Margins on software will no longer be what they were, that’s the point. Commoditisation means software values will head to zero. Margins will depend on factors unconnected to the software itself. For example, brand, distribution, network effects, lock on, proprietary data.

It doesn’t matter whether coding was “the bottleneck”. It’s irrelevant. Fact is it used to be expensive to create software and now you’ll be to create it for super cheap. Yes, it won’t be as good. But the price will be so low it won’t matter. This is what commoditisation means. Forget the economics of software as you know it, that has ended.

> assuming the bottleneck in this process has so far been coding is pure BS.

This is the core insight for most businesses.

When evaluating the impact of AI on velocity, the first thing to consider is how long it takes for a one-line code change to get into production, including initial analysis and specs.
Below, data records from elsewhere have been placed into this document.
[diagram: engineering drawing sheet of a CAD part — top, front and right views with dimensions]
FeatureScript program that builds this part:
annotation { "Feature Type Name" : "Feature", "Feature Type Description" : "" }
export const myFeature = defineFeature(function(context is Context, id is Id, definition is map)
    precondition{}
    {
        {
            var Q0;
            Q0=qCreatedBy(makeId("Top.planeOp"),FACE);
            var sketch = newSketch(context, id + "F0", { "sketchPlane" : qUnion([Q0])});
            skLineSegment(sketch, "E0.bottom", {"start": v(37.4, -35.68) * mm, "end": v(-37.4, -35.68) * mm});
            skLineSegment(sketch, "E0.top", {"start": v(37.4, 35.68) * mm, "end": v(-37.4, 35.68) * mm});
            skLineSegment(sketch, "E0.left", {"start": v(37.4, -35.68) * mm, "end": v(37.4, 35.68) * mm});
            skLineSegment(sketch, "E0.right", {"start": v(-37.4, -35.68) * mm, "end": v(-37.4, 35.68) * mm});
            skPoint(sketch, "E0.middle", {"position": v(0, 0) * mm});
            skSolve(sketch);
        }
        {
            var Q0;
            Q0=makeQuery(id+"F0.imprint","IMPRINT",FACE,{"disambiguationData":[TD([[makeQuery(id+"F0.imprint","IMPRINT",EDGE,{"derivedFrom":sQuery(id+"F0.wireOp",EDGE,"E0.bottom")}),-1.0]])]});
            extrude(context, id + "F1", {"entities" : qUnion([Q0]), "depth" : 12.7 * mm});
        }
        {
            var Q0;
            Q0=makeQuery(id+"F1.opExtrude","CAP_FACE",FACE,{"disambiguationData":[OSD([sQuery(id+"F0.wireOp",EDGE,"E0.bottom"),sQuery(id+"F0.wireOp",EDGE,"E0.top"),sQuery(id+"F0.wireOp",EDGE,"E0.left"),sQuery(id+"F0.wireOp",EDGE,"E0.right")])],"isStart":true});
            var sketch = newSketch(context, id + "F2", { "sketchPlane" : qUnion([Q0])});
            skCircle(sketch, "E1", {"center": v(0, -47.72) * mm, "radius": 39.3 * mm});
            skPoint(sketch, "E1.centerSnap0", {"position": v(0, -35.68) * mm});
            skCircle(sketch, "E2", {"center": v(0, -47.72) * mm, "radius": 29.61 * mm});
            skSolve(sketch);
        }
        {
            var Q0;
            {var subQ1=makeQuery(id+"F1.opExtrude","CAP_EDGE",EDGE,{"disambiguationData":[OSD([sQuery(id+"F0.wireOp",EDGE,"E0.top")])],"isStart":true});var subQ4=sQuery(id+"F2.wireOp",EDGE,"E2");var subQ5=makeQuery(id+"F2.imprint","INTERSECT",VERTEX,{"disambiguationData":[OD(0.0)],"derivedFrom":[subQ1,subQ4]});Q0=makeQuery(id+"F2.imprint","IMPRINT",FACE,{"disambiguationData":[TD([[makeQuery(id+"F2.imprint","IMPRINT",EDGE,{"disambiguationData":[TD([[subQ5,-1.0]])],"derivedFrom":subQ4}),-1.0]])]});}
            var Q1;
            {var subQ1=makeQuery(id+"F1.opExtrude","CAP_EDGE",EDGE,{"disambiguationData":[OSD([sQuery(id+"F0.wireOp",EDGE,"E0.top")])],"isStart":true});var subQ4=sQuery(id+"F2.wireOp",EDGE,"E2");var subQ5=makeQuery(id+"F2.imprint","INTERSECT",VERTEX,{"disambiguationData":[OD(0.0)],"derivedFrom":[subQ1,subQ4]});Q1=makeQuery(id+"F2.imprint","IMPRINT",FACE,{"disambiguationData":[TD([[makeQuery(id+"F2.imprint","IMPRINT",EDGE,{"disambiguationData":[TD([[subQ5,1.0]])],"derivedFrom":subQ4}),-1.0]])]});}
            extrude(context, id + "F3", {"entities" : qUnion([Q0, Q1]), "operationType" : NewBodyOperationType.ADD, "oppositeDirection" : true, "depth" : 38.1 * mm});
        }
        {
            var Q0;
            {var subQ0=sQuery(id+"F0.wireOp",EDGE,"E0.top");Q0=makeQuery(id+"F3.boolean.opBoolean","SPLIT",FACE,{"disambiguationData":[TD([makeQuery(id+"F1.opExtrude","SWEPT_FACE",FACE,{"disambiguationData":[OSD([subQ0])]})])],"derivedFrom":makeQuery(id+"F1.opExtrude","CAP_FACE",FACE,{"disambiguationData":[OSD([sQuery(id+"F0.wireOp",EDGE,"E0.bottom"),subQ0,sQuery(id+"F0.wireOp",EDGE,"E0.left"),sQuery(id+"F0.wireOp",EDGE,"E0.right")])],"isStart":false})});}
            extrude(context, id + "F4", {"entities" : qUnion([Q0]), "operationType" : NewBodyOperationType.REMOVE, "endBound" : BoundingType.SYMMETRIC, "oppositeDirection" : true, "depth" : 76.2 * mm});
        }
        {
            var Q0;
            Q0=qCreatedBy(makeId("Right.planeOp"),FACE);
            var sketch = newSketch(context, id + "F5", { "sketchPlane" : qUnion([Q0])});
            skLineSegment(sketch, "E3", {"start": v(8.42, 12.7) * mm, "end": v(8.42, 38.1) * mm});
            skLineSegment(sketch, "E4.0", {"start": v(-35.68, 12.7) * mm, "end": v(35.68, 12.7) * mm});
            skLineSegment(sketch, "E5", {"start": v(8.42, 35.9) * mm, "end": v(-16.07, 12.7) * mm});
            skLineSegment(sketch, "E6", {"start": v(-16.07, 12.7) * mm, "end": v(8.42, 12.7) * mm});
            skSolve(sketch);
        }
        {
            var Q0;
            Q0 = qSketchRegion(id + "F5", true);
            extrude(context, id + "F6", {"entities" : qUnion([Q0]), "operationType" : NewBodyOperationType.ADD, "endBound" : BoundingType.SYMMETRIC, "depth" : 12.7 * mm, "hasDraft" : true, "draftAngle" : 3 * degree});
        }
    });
You can't get faster than this.

The cope island of objections will continue to shrink.

Being able to easy create apps means huge supply, which means commodification of software just like the commodification of physical goods. Mass supply means low prices. It won’t be economic to have artisan coders any more than to have artisan goods makers.

And yet people still want artisan goods, artwork, high end food, things that aren’t “economic”.
Very, very, few people buy these things.
Okay? It doesn't refute my point.
The point is that artisanal code is to a first approximation a thing of the past. Most engineers will not have a job writing code in these niches that survive, and thus coding as a career is effectively dead.